As part of efforts to strengthen distribution capabilities and improve operational efficiency, construction of a warehouse and branch office for Anugrah Argon Medica (AAM), one of MDLA’s subsidiaries, in Medan is expected to be completed by the end of this year, further strengthening distribution coverage in Sumatra.
Last year, MDLA also acquired National Distribution Center (NDC) 1, a 10,000-square-meter facility with a capacity of 13,525 pallets located in the Jababeka II Industrial Estate in Cikarang, West Java. The facility had already been an integral part of the company’s distribution infrastructure for more than a decade and was previously utilized through a lease scheme from an affiliated company.

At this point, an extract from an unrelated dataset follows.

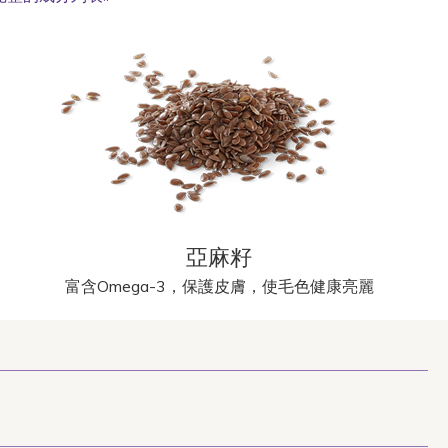
亞麻籽
富含Omega-3，保護皮膚，使毛色健康亮麗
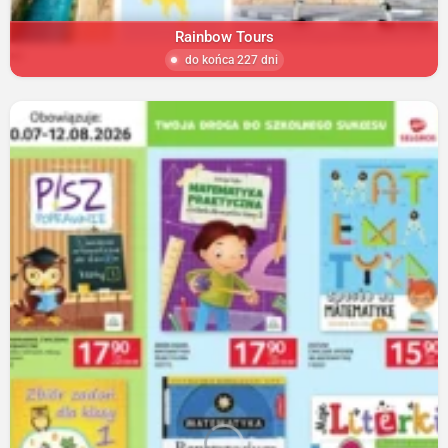
Rainbow Tours
do końca 227 dni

MDLA has also acquired 2.7 hectares of land in the Jababeka I Industrial Estate for the development of AAM’s NDC 2. The expansion is expected to further strengthen warehouse capabilities while improving delivery speed and service quality for customers.
“Strengthening our distribution network, developing warehouse infrastructure, and expanding our product portfolio are key steps to maintain our growth momentum,” said PT Anugrah Argon Medica President Director Juliwaty.
This year, the company has also introduced several initiatives to expand its services. In early February, AAM partnered with Alcon to launch Systane Complete Multi-Dose Preservative-Free, an innovative eye drop solution targeting various dry eye conditions.
During the same month, MDLA through AAM also entered into a strategic partnership with Compawnion to expand the distribution of premium pet food products, addressing growing demand in Indonesia’s pet care industry, which according to Mordor Intelligence is projected to reach $1.83 billion by 2031.